Harissa carrots at  Little Fish Brewing Co.’s Dayton Station (photo by Sarah Blankemeyer)
Food + Drink | Craft Beer

Little Fish Brewing Co.’s Dayton Station

The Athens brewery puts roots down in a second location that offers beautifully crafted beers and a food menu by executive chef Becky Clark.

Since opening in 2015, Athens’ Little Fish Brewing Co. has made beer that celebrates and supports Ohio agriculture. It employed that same mindset for the food menu when the brewery’s taproom opened a couple years later.

Little Fish’s location in Dayton’s historic Webster Station neighborhood opened in 2022 and brings that same sensibility to the Gem City, creating a second home for the farmhouse-inspired brewery rather than merely a cookie-cutter satellite taproom. That philosophy permeates the food menu created by executive chef Becky Clark, who in January was named a 2023 James Beard Award semifinalist for Best Chef in the Great Lakes region (Indiana, Illinois, Michigan and Ohio).

“My background is in fine dining, and we want to bring that quality to this menu but in a comfortable manner,” says Clark. “It takes the pretentiousness out of fine dining but is still rooted in those techniques where everything is from scratch and driven by what’s in season from local farmers.”

Becky Clark of Athens’ Pork & Pickles (photo by Sarah Blankemeyer)

The well-curated menu at Little Fish Dayton Station includes small plates and entrees, ranging from the rustic but refined (beet pickled deviled eggs on the happy-hour menu, risotto as a rotating pasta dish) to the more exotic but still approachable (PEI mussels, spanakopita). While Clark uses as much as she can from local providers, she says she doesn’t like to overuse the L-word. 

“I even shy away from saying ‘local when possible’ because a lot of people say that but aren’t actually doing it,” she explains. “Define ‘possible,’ right?”

Clark works with local growers when she can, leaning heavily on area farms for meat and poultry and working with excellent providers farther afield when it’s appropriate. She says winter is a great time to use ingredients like pineapple or jicama that can never be grown locally. Clark and co-founder Jimmy Stockwell are quick to praise the mushrooms they get from Guided by Mushrooms, a Dayton-based provider.

“We’re getting these amazing chestnut mushrooms from them, and that’s something that wasn’t really available in Athens,” says Stockwell.

Opening a second kitchen a few hours’ drive from Athens has expanded the ingredient options for both locations, Clark adds. Rather than two entirely separate supply chains for local produce and meat, they have created one larger network to supply both kitchens.
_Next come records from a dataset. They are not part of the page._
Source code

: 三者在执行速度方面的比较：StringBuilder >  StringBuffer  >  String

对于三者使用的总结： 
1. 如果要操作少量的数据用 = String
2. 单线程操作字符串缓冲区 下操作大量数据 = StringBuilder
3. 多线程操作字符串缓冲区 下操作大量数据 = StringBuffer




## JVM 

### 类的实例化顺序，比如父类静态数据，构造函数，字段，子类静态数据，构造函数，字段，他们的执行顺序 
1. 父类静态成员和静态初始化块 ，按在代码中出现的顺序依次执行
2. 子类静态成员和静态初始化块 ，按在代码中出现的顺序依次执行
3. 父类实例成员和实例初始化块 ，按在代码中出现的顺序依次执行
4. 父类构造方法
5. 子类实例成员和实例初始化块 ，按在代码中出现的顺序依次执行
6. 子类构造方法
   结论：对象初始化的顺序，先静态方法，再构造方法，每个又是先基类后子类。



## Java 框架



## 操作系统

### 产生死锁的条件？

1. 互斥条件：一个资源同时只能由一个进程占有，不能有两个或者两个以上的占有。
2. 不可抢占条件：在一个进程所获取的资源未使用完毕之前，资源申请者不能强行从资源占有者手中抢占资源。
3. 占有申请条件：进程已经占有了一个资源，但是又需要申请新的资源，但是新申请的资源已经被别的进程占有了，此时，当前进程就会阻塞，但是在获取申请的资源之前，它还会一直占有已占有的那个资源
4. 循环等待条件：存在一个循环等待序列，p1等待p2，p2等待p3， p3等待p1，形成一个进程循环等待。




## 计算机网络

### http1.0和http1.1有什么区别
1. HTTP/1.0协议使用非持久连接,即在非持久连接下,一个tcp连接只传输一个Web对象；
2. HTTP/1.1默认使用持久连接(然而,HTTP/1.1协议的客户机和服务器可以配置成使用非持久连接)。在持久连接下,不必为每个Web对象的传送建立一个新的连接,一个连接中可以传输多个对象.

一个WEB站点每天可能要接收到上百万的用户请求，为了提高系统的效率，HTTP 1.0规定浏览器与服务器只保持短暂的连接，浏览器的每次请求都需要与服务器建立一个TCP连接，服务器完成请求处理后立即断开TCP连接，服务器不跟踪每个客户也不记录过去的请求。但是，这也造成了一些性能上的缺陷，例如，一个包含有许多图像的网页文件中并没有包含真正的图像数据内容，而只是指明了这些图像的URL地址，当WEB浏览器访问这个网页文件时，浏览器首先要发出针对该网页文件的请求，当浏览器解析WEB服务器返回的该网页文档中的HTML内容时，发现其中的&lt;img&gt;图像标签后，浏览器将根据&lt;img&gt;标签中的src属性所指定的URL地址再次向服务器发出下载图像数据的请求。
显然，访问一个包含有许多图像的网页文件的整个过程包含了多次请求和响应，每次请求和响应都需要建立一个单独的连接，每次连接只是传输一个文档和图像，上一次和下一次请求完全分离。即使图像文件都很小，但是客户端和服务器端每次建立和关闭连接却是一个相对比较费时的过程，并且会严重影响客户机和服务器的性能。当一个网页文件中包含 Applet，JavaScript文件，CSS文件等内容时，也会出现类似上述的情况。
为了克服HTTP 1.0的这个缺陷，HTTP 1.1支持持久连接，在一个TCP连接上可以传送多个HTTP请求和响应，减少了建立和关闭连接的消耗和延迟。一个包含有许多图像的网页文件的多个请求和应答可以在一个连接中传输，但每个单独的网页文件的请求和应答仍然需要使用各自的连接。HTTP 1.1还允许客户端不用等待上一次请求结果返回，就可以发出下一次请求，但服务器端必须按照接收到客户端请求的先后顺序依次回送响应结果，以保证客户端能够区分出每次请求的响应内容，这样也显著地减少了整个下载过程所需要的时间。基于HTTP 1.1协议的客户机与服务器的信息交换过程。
“We’re really getting the best of both communities,” she says. 

Little Fish’s beer, created by co-founder and head brewer Sean White, perfectly complements Clark’s menu. Although the brewery produces a wide range of styles, including lagers, IPAs and stouts, its focus is on elegant, mixed-fermentation farmhouse ales such as Woodthrush, an amber biere de garde; and 1872, a brew based on a recipe from that year found in an Ohio farmhouse attic.

The brewery’s Dayton taproom space reflects both the rustic inspiration that shapes its beer and food menus and the refined polish of their execution. Prominent wood accents were made using felled trees from both Athens and Dayton, and exposed brick speaks to the building’s history as a train depot. The brewery hasn’t opened a soulless second location in the Gem City. Both in menu and in spirit, it has grown a second set of roots.